Modifying vGPU params before VM starts

Hello,

My system is sharing an NVIDIA L40S and, now, after installing GRID driver, I have got vGPUs for that GPU. However, all types I get are A, B or Q, but I need to get C models (for CUDA purposes). I haver read at NVIDIA documentation that I need to run an “echo” to a file (vgpu_params) that is located is the $mdev/UUID/nvidia folder. However, that folder is created AFTER VM starts but, then, if I try to run “echo”, system retuns an “Operation Not Permitted” (I suppose file is locked by operating system or by the GPU device).

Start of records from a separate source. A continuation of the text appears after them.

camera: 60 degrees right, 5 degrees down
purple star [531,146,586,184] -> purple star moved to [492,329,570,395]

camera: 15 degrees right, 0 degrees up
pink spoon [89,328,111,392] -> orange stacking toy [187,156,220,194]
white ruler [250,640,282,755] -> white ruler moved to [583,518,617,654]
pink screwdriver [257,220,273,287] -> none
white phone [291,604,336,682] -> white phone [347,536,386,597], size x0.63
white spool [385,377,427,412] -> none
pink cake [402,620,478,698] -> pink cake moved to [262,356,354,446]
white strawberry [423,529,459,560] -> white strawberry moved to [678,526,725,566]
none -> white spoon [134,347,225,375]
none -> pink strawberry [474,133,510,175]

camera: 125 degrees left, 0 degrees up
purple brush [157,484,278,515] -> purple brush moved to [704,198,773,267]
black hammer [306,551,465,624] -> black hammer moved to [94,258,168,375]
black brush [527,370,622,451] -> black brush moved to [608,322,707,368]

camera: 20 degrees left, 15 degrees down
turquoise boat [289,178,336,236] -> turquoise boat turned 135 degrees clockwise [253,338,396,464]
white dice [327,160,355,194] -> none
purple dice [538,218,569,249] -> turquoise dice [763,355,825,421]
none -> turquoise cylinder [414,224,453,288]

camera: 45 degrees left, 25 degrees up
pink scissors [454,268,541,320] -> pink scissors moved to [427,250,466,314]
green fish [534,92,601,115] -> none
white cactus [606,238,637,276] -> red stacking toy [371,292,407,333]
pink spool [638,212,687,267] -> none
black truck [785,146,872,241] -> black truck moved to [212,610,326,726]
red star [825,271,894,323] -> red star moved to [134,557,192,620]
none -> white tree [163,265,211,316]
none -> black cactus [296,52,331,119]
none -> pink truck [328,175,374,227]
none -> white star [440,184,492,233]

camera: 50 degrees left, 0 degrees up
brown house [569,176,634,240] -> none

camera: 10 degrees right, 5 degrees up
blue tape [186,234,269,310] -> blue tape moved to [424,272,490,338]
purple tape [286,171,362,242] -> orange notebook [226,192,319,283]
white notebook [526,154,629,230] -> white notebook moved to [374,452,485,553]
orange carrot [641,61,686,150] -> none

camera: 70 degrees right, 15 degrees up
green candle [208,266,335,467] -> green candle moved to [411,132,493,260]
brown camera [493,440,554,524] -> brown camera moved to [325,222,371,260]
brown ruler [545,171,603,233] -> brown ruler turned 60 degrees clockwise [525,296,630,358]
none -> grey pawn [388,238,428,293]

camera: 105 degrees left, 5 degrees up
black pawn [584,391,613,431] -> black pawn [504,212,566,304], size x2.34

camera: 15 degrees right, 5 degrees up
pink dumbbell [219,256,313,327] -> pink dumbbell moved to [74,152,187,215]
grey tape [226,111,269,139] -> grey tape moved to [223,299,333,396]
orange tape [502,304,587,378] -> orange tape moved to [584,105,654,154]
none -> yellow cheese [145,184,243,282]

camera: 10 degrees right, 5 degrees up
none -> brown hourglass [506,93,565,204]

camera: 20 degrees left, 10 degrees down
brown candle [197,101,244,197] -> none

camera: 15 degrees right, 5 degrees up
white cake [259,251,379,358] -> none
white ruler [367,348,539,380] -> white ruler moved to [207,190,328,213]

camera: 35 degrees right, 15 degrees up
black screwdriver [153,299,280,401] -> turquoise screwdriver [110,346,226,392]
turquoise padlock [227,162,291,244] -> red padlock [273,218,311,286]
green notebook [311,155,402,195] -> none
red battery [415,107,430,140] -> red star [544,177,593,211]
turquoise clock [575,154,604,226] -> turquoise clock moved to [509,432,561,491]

How could run that “echo” to enable “debugging” and “profiling” for CUDA purposes? In others words, where is the last moment BEFORE VM starts to add manually the “echo” inside the script?

Thanks.

Hi,
I have no firsthand experience; these are my generic thoughts, so take them with a grain of salt.

The last script called is vmm/kvm/deploy it is located in /var/lib/one/remotes/ on the frontend, but on the KVM host, where it is executed, it is a copy /var/tmp/one/.

Options without altering the upstream files are as follows:

  • OpenNebula hooks - attach OpenNebula hook (script) when the VM is in state Active/Running. The hook could be executed on the KVM host, and the VM metadata/template XML provided for context
  • Libvirt hooks - on the kvm host, a script in /etc/libvirt/hooks/qemu.d/hookscript, the script is called libvirtd at different stages of the VM deployment. You should check the passed arguments to pick the right stage. Note that the context is a bit limited because the process is not managed by OpenNebula

Regarding the ‘operation not permitted’ error, keep in mind that the scripts will most likely be run by the oneadmin user, so some sudo magic will be needed to escalate privileges.
Also, please note that for better process isolation, the libvirt daemon is starting the domain in a separate namespace, so there is a possibility that you should exec commands in the namespace of the qemu-kvm pid nsenter -m -t $PID command...

Hope this helps.

1 Like

Hello @Daniel_Ruiz_Molina,

This looks more like a limitation of NVIDIA vGPU rather than something specific to OpenNebula. According to NVIDIA’s documentation, this configuration is not supported:
Nvidia Docs

So it seems that modifying these vGPU parameters before VM startup is not possible due to NVIDIA driver restrictions.

Cheers,

Hi,

After searching inside the NVIDIA web, yesterday I found a link to request a 90-free day Enterprise license. Now, with that new driver, systems detects “C” vGPUs in the server (that is running OpenNebula) and, also, in the VM (with Rocky).

Your link is VERY userful, but I have seen it today. However, I will save your answer because with it I will always remember that “GRID” driver it’s not enough, because I need “AI Enterprise” driver.

Thanks for your help!!!